Este trabalho é fruto de uma pesquisa etnográfica desenvolvida no Pantanal matogrossense brasileiro, em propriedades rurais que abrigaram projetos científicos voltados para o estudo e a preservação da onça-pintada, ou jaguar. Há uma relação complexa entre ecologia, caça, criação de gado e turismo nessa região, que é habitada secularmente por gente e vacas. A onça é vista muitas vezes como um problema ou animal nocivo nesse contexto, o que remete às histórias locais sobre os zagaieiros, antigos caçadores que enfrentavam as onças apenas com uma espécie de lança de origem indígena, a zagaia.
Nos estudos científicos realizados nas fazendas pantaneiras, a caça se converte em captura, e a onça, ao invés de ser abatida, leva um tiro de dardo anestésico para que possa fornecer dados e amostras para pesquisas. Há neste caso um processo de transição nas relações entre humanos e animais no âmbito do qual a natureza ameaçadora do passado se converte numa natureza frágil, ameaçada, que passa a precisar ser protegida das ações humanas.
O Pantanal é também procurado por turistas de várias partes do mundo, que querem observar animais selvagens. O aparato turístico, com caminhonetes, guias, câmeras, produz uma determinada relação, colocando o humano na posição do sujeito observador e o animal na condição do objeto observado. O recorte ecológico depende, entretanto, de uma exclusão da presença humana na paisagem. Mas se vacas e vaqueiros desaparecem de cena no turismo, ele ganham o primeiro plano nos relatos apresentados neste estudo.

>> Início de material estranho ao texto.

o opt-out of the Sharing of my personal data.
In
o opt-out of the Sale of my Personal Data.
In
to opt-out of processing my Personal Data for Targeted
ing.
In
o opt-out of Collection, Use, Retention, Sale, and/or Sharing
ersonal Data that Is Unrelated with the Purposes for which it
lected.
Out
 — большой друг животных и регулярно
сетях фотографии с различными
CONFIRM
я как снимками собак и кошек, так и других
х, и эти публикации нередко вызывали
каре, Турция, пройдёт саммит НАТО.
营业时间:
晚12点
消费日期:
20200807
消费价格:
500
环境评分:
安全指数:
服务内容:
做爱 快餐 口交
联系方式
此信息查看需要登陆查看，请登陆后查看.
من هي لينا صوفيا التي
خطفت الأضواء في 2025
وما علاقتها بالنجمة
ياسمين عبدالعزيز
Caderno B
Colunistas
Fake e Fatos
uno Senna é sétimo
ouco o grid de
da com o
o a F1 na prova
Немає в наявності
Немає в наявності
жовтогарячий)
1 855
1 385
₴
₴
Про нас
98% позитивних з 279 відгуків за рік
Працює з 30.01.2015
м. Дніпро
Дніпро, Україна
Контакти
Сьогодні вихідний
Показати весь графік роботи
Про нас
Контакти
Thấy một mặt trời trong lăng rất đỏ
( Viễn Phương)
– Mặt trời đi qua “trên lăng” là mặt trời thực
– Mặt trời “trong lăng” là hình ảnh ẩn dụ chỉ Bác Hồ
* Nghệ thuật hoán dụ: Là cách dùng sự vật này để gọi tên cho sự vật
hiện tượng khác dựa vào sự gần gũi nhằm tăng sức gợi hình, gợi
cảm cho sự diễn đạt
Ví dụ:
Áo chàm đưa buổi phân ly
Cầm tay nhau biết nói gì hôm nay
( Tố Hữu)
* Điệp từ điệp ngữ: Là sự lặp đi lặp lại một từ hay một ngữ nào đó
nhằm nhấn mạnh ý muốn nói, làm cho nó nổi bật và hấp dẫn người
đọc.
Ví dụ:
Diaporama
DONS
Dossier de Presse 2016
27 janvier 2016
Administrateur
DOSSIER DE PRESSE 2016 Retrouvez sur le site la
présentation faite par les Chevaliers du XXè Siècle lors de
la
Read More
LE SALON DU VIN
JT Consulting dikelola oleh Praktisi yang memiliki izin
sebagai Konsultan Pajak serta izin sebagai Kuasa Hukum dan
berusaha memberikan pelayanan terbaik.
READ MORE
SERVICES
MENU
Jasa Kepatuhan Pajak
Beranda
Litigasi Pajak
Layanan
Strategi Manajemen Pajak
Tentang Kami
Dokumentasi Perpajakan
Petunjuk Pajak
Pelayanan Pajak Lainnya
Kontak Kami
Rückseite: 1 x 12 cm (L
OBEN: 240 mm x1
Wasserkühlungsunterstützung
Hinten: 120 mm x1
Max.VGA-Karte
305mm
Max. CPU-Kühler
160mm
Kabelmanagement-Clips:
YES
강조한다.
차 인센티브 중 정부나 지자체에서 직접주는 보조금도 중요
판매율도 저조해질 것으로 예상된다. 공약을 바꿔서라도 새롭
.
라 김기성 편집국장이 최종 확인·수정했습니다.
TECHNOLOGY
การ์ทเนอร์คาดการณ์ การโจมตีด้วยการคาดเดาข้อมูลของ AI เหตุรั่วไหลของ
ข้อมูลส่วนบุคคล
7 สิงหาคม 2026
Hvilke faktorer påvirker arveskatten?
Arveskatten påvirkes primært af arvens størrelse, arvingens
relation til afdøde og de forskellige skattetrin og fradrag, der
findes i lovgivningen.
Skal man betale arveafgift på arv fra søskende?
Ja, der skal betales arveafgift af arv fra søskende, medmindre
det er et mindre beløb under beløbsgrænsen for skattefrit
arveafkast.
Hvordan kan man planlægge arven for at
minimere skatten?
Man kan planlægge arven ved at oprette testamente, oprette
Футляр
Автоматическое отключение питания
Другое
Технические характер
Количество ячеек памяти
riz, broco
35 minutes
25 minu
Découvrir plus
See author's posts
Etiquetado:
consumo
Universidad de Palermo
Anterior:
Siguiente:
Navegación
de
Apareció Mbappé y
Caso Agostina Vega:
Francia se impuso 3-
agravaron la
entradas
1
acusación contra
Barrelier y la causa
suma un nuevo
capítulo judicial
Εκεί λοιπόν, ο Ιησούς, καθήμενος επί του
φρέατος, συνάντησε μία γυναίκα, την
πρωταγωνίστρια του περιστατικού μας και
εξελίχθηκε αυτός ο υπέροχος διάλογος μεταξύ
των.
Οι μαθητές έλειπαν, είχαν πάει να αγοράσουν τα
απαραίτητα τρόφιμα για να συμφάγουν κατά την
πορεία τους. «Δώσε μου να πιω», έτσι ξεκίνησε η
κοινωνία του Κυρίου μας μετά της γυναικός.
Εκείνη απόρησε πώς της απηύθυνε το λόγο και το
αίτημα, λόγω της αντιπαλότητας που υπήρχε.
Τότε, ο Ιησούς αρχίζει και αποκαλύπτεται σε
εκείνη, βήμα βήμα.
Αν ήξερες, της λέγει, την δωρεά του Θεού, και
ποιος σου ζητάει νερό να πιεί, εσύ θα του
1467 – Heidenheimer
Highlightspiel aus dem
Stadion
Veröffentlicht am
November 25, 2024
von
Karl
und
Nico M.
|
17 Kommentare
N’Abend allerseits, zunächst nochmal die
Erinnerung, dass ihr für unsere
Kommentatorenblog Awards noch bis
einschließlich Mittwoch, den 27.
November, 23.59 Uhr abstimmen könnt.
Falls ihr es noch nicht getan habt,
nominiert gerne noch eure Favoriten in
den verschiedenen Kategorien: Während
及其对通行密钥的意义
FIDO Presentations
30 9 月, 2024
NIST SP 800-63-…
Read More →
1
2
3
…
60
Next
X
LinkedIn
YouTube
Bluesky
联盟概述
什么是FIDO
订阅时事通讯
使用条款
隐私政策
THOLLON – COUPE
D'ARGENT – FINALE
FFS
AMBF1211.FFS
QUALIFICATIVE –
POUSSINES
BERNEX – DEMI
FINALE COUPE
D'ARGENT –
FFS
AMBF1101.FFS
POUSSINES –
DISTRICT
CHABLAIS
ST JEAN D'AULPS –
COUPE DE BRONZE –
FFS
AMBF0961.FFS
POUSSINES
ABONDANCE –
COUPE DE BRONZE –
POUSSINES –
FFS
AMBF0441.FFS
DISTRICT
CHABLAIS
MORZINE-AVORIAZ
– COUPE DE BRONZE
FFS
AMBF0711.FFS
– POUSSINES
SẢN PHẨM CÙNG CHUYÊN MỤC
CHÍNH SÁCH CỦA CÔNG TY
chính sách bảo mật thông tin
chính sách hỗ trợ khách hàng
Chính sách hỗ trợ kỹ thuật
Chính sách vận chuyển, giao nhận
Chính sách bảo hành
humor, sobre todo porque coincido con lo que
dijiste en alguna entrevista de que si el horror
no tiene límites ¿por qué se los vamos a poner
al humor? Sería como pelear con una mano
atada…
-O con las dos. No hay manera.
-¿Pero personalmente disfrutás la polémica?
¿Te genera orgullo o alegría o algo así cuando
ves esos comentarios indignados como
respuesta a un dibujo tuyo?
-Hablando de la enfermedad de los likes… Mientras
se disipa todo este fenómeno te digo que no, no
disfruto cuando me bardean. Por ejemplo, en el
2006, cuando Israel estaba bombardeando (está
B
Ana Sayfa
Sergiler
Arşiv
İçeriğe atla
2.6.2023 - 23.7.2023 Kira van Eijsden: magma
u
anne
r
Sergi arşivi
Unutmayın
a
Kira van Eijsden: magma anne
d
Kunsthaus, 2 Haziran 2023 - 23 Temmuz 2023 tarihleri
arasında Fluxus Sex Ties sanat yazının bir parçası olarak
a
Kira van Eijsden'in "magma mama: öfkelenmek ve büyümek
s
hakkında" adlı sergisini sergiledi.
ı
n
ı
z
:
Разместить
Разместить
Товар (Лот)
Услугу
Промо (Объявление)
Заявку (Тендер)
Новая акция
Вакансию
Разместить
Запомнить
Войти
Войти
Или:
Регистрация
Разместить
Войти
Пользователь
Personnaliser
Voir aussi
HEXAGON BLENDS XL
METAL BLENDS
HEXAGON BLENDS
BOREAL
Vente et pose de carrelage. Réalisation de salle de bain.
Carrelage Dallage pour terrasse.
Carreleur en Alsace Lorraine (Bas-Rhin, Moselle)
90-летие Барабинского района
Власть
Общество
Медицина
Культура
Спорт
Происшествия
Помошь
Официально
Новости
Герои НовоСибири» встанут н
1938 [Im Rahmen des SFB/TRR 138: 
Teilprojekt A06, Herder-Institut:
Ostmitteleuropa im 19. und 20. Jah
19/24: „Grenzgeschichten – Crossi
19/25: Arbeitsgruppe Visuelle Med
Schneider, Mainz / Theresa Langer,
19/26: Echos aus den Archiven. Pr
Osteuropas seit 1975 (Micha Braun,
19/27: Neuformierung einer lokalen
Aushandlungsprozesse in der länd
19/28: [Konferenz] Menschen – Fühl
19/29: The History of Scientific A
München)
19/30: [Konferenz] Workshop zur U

O objetivo do trabalho é entender as relações constituídas em um lugar habitado por gente, gado e onças, onde as relações entre ver e ser visto, predador e presa, caçador humano e animal, são questões cruciais. A temática da reciprocidade do olhar pode dar origem a uma série de questões, principalmente quando a onça deixa de ser um item numa coleção de história natural e passa a habitar um mundo vivido.